Avevo una mezza idea di scrivere che l’Italia femminile arrivata alla fase finale del mondiale è lo specchio di un paese ormai multietnico, una bella babele di accenti e colori che si fonde in un azzurro nel quale si riconoscono tutte le ragazze, non fa differenza che siano nate in Argentina come la Costagrande, che siano tedesche d’Italia come la Folie (bravissima nell’affondare schiacciate almeno quanto lo è stata nel ringraziare Bari e il Sud), o italiane di sangue africano come la Diouf. Ma sotto la rete del volley non è più una novità da anni, questo melting pot, e poi basta la foto di Maroni, nel senso di leghista e governatore della Lombardia, postata sul suo blog dall’amico Mario Salvini qui a rendere l’idea meglio di qualsiasi discorso, retorico o meno.

Avrei potuto ribadire una volta di più che le donne sono ormai il traino dello sport italiano, non soltanto per le prodezze individuali, ma anche negli sport di squadra. E questo forse sarebbe stato uno spunto di discussione più fertile, perché una volta si diceva che gli uomini sapevano fare squadra molto meglio delle donne, che gli allenatori dei gruppi femminili dovevano stare attenti più alle permalosità delle atlete che al lavoro tecnico-tattico, per tacere di altre battutacce sessiste sull’intrattabilità a cadenza mensile di certe atlete, e insomma tutta una serie di balle che il tempo ha ormai smascherato. Quindi non lo farò, non parlerò di questo, oggi.

Mi piace di più riflettere su un’altra bella dimostrazione offerta dalle azzurre, anche se so benissimo che trasportare un messaggio  sportivo nel contesto della società civile è un’operazione oziosa, quasi sempre inutile e in fondo poco più di un trastullo per chi si sforza ancora di cercare esempi e insegnamenti nella realtà che ci circonda. Tutto vero, eppure mi sembra molto bello che questi risultati stiano arrivando da un gruppo che unisce bianche e nere, giovani e meno giovani, alte e basse, ragazze figlie di culture diverse, tutte accomunate dallo stesso obiettivo e spinte dalla stessa passione. Il ct Marco Bonitta, dopo aver vinto il primo e unico mondiale del nostro volley femminile, da una squadra che contava alcune giocatrici di questo stesso gruppo era stato messo alla porta. Un paio di loro, la Lo Bianco e la Cardullo, non facevano parte del progetto iniziale di questa stagione, come la Costagrande che non partecipò all’ammutinamento del 2006, ma comunque è stata richiamata dopo l’infortunio di Lucia Bosetti.

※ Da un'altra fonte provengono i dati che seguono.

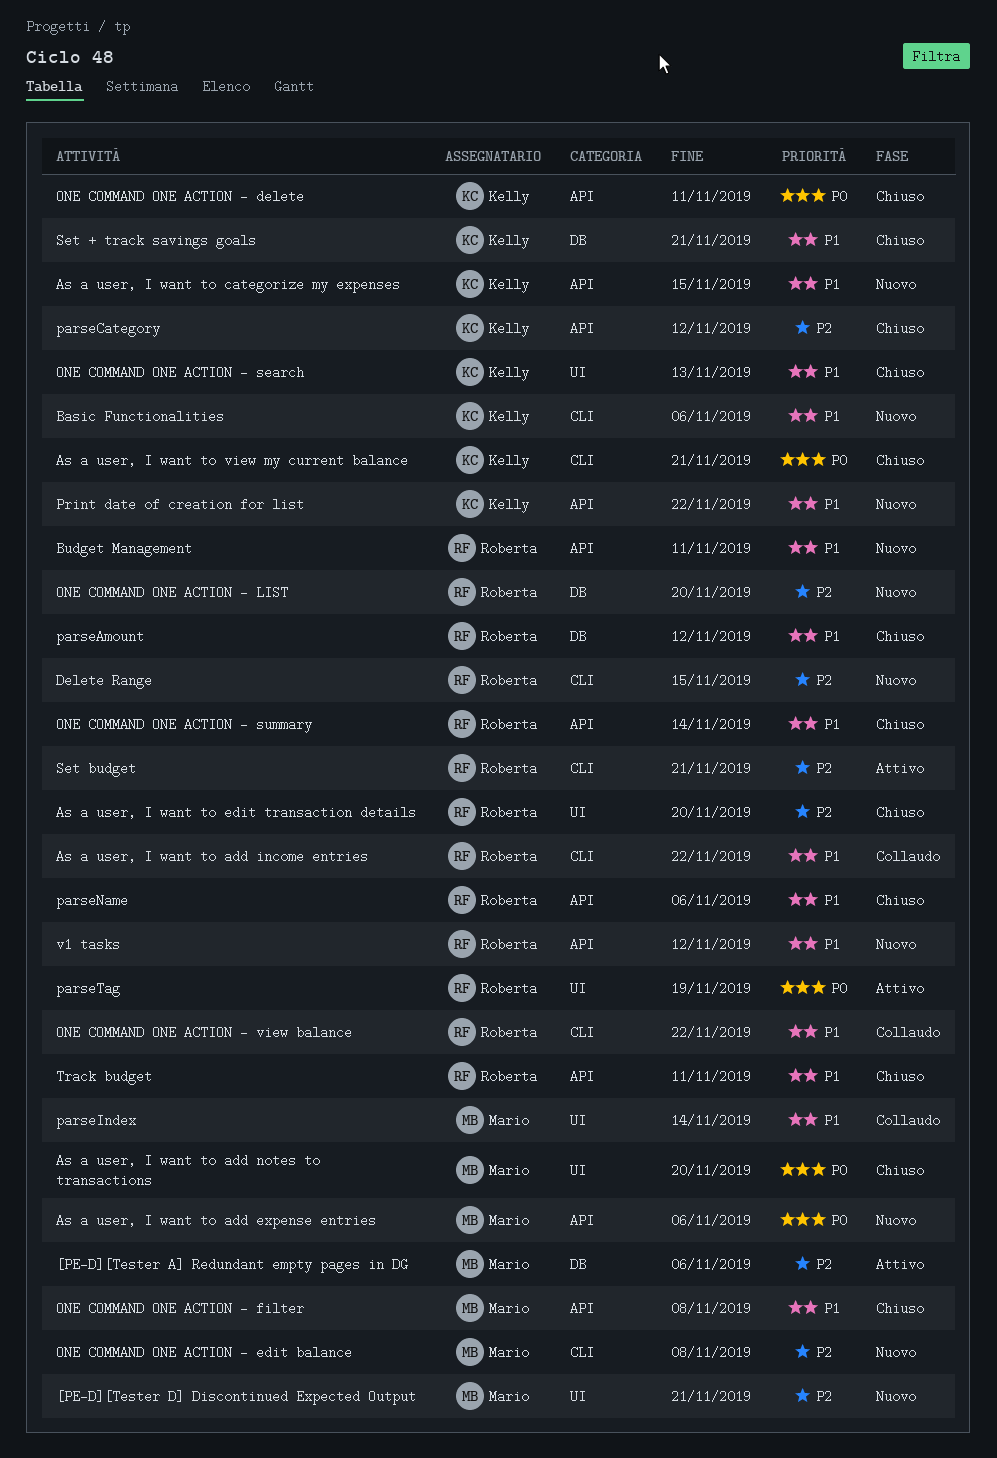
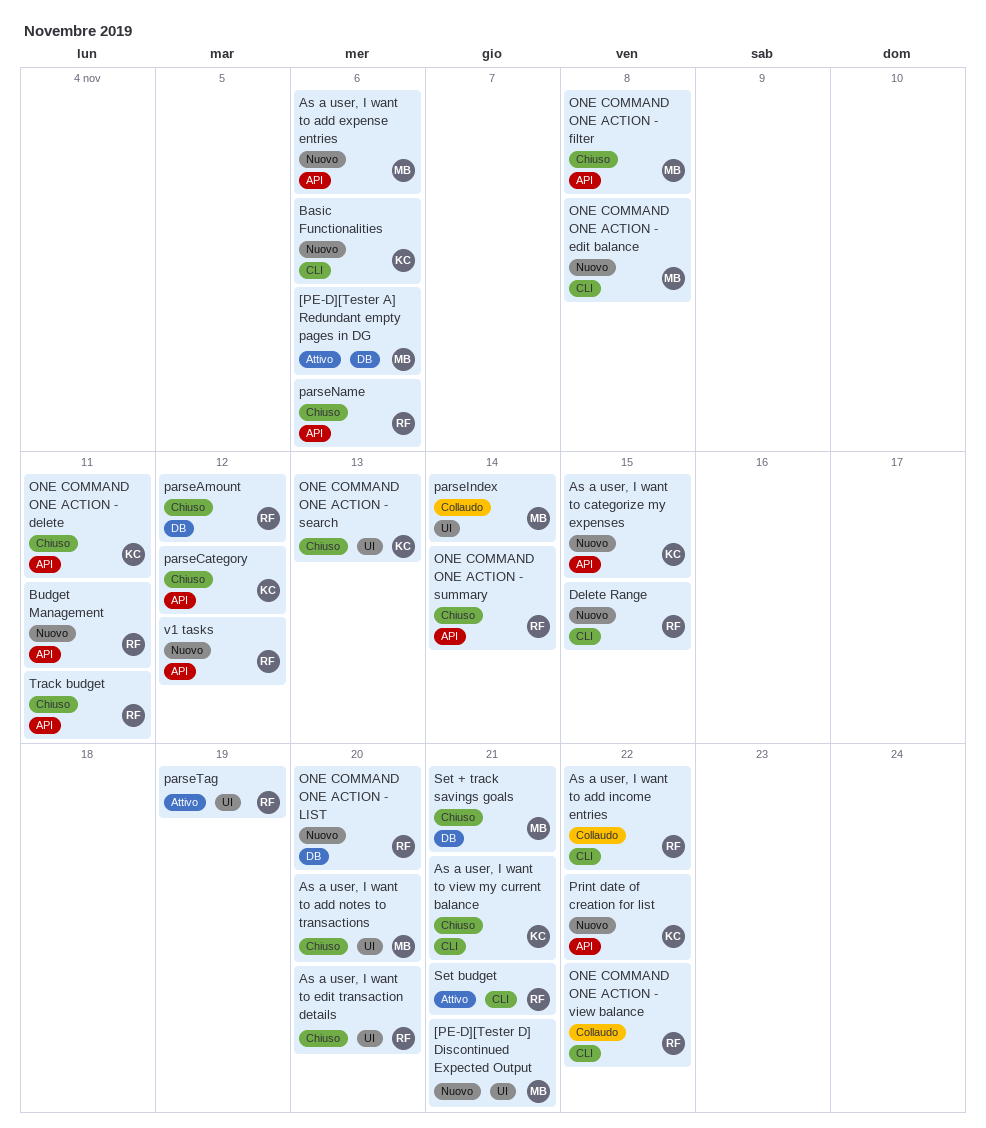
Set + track savings goals, owner: Kelly -> Mario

E altre vicissitudini hanno reso la preparazione di questo mondiale una corsa ad handicap, tra l’infortunio della Ferretti e la rinuncia della Aguero.

Insomma, se fosse vero che le donne sono difficili da gestire perché schiave di permalosità e ripicche personali che rendono arduo lavorare tutte insieme, tutto quello che abbiamo visto in un mondiale finora esaltante per le azzurre (perché battere la Cina come hanno fatto ieri è stata una vera prodezza), non sarebbe stato possibile. A me da fuori sembra invece che tutti, dal ct alle giocatrici, stiano dando una bella lezione al Paese. Bonitta le sta ruotando tutte e 14, e tutte hanno già avuto il loro momento di gloria, oltre a quello di difficoltà. Tutte sono titolari, tutte sono protagoniste. Nessuno sta facendo pesare un passato che in alcuni casi potrebbe spingere a ripicche o allentare il tiro delle motivazioni. Come se l’intero gruppo e tutti i singoli avessero deciso di giocarsi il mondiale come si fa con ogni set in campo: pensando sempre al prossimo punto da conquistare, e non all’ultimo che magari è stato perso. Rinunciando al proprio orticello per andare verso un sogno che può arricchire tutti.

La mancanza di questo spirito mi sembra esattamente il motivo per cui l’Italia fuori dal campo di volley rischia di andare a rotoli da anni, se non c’è già andata.

E allora credo che, comunque vada a finire, a queste ragazze e al loro allenatore sarebbe giusto dire grazie in anticipo, oggi.